Protection: "Our OS and hardware must be registered, here and abroad."

Service: "If we sell in Shimla, we serve in Shimla."

Trust: "No bribes. No inflated costs. Public trust is our only capital."

He paused and added one final word:

Power.

The room fell silent.

"If we want India to rise in tech, we need influence—not just in policy, but in hearts and homes."

Vikram added, "Policymakers should consult us. Newspapers should quote us."

Anil laughed. "And kids should dream of working here."

Ajay's eyes moved to the window. Outside, Bharat was playing with cardboard tubes, pretending to be a robot. "Suru!" he shouted. "Ruko!"

Ajay smiled. "This isn't just a company. It's a responsibility."

New Department: From Problem to Possibility

Ajay stepped forward and drew one last box on the chalkboard.

R&D: Real Bharat Needs Division

He turned to the team.

"We've built based on what we know—TVs, computers, operating systems. But what about the things we haven't seen yet? The needs that haven't been written down?"

Anil asked, "You mean… go looking for problems first?"
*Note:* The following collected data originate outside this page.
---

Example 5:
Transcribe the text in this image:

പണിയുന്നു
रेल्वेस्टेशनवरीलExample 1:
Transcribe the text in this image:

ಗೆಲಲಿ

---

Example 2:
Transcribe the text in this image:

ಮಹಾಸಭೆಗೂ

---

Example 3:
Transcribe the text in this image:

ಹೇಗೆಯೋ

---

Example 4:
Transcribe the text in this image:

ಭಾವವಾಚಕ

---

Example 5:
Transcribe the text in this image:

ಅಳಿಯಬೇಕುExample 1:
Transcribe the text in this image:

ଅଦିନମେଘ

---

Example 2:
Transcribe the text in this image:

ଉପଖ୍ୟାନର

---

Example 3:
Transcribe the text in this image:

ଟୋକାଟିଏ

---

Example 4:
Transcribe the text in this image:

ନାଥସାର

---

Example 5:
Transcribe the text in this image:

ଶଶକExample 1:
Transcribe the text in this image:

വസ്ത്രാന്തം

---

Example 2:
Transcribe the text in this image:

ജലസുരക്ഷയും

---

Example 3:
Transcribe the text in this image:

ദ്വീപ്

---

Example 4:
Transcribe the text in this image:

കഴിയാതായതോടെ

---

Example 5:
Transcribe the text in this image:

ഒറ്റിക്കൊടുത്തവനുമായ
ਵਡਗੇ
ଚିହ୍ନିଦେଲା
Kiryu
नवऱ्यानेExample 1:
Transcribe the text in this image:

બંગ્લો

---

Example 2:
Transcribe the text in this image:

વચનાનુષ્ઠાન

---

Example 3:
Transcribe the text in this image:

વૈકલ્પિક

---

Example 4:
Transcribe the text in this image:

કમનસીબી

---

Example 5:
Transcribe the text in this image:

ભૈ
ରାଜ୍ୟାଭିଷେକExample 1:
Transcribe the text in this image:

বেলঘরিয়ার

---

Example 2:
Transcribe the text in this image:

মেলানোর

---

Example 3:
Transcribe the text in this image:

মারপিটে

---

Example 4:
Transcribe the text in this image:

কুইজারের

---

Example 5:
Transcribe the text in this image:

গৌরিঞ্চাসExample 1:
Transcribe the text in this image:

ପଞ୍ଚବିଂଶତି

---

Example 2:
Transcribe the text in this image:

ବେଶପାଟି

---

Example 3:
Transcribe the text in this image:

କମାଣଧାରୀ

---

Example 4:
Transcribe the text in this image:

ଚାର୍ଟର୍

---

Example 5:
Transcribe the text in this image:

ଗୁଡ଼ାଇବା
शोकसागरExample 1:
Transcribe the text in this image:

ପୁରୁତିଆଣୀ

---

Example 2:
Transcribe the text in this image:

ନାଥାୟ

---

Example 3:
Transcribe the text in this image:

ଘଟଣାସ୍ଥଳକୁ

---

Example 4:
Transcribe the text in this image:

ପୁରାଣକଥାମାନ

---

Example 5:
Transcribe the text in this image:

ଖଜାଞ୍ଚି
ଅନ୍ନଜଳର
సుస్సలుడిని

"Exactly," Ajay said. "Necessity is the mother of invention. This team won't build immediately. They'll go into the field—survey regions, talk to farmers, street vendors, schoolteachers—and return with insights."
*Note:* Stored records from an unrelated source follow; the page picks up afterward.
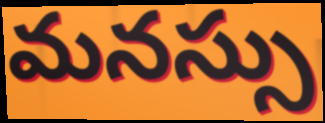
మనస్సు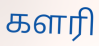
களரிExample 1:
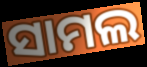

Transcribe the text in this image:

ସାମଲ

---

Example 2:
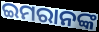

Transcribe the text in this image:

ଇମରାନଙ୍କ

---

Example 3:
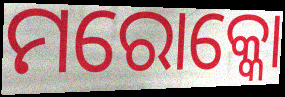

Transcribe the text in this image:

ମରୋକ୍କୋ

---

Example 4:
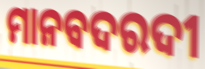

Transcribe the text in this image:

ମାନବଦରଦୀ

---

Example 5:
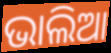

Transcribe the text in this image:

ଭାଲିଆ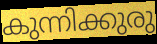
കുന്നിക്കുരു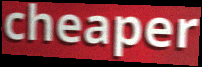
cheaper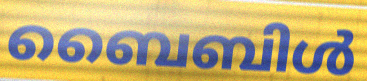
ബൈബിൾ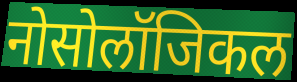
नोसोलॉजिकल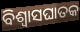
ବିଶ୍ୱାସଘାତକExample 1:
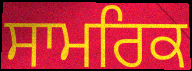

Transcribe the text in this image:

ਸਾਮਰਿਕ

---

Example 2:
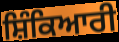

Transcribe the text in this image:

ਸ਼ਿੰਕਿਆਰੀ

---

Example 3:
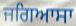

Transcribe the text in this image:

ਜਗਿਆਸਾ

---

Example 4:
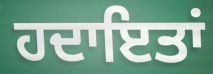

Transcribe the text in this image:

ਹਦਾਇਤਾਂ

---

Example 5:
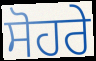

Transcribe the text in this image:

ਸੋਹਰੇ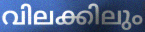
വിലക്കിലും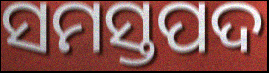
ସମସ୍ତପଦ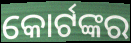
କୋର୍ଟଙ୍କରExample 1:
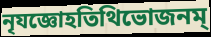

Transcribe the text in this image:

নৃযজ্ঞোহতিথিভোজনম্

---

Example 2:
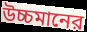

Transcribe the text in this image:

উচ্চমানের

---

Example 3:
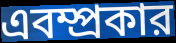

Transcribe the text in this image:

এবম্প্রকার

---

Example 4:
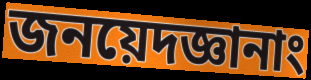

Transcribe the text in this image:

জনয়েদজ্ঞানাং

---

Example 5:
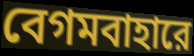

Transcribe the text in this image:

বেগমবাহারেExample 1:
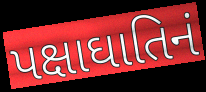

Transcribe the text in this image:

પક્ષાઘાતિનં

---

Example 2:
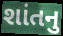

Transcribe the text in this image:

Engineer Kavya raised her hand. "We should identify all the imported items we still rely on—radios, transistors, duplicators. Let's target them."

Ajay nodded. "Yes. We need alternatives. We'll make a list:"

Why are copying machines still imported?

Why do medical monitors come from Japan?

Can we make small solar kits for villages?

Anil added, "We can even set up a suggestion box in every district. Let India tell us what it needs."

Vikram smiled. "We might learn more from a chaiwala than a consultant."

Ajay turned to the board and slowly wrote:

Samasya Sankalan Vibhag

(Problem Collection Division)

Anil translated, smiling:

"Where India's struggles become our software."

There was a round of soft laughter—but everyone could feel it. The next chapter had already begun.